Below are the entries. Transcribe exactly the lines from the one with "<source format=gm1>" through the one with "X111760000Y-120650000D01*", ends included, and leave out all others.

INPUT RECORDS: Begin

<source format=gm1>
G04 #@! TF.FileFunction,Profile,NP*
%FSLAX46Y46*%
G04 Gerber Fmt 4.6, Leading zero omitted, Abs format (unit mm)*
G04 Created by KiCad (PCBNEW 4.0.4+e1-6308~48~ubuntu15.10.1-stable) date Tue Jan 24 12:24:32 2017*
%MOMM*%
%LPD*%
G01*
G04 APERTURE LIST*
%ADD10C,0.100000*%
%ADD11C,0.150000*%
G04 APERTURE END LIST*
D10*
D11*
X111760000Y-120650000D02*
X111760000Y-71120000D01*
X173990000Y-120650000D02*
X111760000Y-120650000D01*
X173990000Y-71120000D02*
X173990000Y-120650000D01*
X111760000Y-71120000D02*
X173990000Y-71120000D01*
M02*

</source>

INPUT RECORDS: End
INPUT RECORDS: Begin

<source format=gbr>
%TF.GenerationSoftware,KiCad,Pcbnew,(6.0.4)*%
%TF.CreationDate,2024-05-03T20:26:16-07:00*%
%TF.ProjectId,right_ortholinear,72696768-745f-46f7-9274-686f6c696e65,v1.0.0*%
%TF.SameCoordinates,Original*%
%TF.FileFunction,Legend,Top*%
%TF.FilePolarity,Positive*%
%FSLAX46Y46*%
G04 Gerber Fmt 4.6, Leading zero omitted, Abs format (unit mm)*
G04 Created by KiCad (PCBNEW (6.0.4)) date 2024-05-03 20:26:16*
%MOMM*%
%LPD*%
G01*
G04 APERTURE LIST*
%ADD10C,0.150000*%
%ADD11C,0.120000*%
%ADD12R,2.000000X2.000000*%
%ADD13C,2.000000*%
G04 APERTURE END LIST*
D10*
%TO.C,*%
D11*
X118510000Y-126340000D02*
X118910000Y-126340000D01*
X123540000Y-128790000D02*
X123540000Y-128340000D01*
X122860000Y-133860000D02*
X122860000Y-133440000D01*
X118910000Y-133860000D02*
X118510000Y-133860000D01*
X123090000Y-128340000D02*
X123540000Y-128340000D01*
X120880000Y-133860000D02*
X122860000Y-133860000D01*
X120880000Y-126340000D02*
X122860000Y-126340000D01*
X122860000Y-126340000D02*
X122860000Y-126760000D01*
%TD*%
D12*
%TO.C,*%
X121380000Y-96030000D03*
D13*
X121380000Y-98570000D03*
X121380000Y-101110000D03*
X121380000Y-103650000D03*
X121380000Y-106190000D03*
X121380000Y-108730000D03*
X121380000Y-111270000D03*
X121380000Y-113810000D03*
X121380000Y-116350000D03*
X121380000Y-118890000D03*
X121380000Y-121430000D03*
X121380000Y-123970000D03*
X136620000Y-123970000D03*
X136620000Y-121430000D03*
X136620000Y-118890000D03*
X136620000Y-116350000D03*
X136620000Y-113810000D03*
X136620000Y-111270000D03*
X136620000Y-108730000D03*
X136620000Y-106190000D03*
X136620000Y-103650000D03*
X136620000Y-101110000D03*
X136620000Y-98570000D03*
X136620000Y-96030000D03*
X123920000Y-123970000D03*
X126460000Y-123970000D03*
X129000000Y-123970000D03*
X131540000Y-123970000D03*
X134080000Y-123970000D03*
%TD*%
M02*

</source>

INPUT RECORDS: End

• _ANSWER TO THIS PROBLEM_:
<source format=gm1>
G04 #@! TF.FileFunction,Profile,NP*
%FSLAX46Y46*%
G04 Gerber Fmt 4.6, Leading zero omitted, Abs format (unit mm)*
G04 Created by KiCad (PCBNEW 4.0.4+e1-6308~48~ubuntu15.10.1-stable) date Tue Jan 24 12:24:32 2017*
%MOMM*%
%LPD*%
G01*
G04 APERTURE LIST*
%ADD10C,0.100000*%
%ADD11C,0.150000*%
G04 APERTURE END LIST*
D10*
D11*
X111760000Y-120650000D02*
X111760000Y-71120000D01*
X173990000Y-120650000D02*
X111760000Y-120650000D01*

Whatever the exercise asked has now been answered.